I have no idea why, but I’m just exhausted today. I slept pretty well last night, and I’ve had plenty to eat, so I’m not sure why I feel run over and sleepy. And there’s gaming tonight, so it’ll be fairly late before I get to fall down, too.
I’ve spent the last two days at work dodging bullets, so to speak. I had gone over to the data centre to install the replacement for a downed server and I heard one of the raid enclosures sounding an alarm. So I went to find out what was wrong with it and discovered that the RAID-5 array had a bad disk. (The enclosure actually had two bad disks. One of those had been the global spare, which had been pulled in when the first went bad.) Now, a RAID-5 can operate with one disk down, but not two, so this system was one disk away from a fatal crash.

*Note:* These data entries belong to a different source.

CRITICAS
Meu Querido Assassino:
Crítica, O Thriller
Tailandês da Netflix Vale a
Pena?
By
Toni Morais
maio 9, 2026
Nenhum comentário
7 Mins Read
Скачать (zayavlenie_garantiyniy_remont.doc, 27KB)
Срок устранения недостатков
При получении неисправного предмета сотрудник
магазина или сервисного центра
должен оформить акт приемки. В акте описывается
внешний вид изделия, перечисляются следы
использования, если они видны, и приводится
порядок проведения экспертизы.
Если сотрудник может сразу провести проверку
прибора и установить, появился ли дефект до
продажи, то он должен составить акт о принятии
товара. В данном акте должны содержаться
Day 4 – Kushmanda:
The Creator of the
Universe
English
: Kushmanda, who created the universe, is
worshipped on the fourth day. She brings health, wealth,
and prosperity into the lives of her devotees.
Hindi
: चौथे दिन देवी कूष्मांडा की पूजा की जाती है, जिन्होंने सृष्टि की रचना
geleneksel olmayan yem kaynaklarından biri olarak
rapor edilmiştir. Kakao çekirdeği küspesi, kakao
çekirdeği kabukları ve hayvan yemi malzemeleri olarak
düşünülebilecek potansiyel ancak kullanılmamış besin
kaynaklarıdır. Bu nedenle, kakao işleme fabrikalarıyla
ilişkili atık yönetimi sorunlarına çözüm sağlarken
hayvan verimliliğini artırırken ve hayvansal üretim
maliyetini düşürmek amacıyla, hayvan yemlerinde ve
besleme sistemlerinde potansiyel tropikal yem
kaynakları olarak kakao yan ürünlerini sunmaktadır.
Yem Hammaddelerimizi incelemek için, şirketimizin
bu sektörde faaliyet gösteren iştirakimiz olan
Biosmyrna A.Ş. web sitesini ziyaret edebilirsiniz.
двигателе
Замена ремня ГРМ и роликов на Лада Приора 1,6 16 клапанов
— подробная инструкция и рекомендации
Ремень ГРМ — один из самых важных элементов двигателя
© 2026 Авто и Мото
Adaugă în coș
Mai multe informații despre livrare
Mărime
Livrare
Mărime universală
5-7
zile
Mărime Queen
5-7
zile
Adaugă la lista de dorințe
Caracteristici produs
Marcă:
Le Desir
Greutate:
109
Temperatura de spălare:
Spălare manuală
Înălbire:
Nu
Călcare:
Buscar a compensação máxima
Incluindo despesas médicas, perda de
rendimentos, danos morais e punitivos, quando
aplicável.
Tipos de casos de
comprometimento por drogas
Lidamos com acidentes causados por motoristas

I pulled out the bad disks and went to contact the vendor, who luckily turned out to have a couple of spares of that drive on their shelf. (This is a stroke of luck, because those specific drives aren’t manufactured anymore.) I took them the old drives to RMA (they are still under warranty, despite not being made anymore) and drove back to the data centre to replace them and rebuild the array.
Once that was done and the array was healthy, I decided to make a cursory check of the other systems, to ensure they were also working properly, since it had been a while since I had audited the health of the systems . To my horror, I found that the database server was in a similar state to the first server; while the first server going down and needing to be rebuilt and restored from backup would have been inconvenient, the database server doing down would be a disaster. I immediately contacted the vendor again, but they said they didn’t have any of these drives in stock, and it would take up to a week to turn around a warranty replacement. I said that wasn’t good enough and asked for a quote on a 24 hour delivery of a new drive, which they promised me by first thing this morning. I went back to my office and, after conferring with the brass, gave the drive to our IT guy to see if he could track down a replacement drive. he found one and I got it first thing this morning (about an hour after the quote from the raid vendor), so i rushed back over the the NOC once again to rebuild THAT array. Whew! (We’re now getting warranty replacements on the bad drives, so we can put another spare in the system and avoid unpleasantness in the future.
Personally, I don’t like my work being quite this exciting. 🙂
 I have since created a policy of explicitly checking all of these systems ever time the off-site backup tapes are rotated (every 2 weeks). The enclosure on the database server had an alarm sounding, but it was impossible to hear over the noise of the room.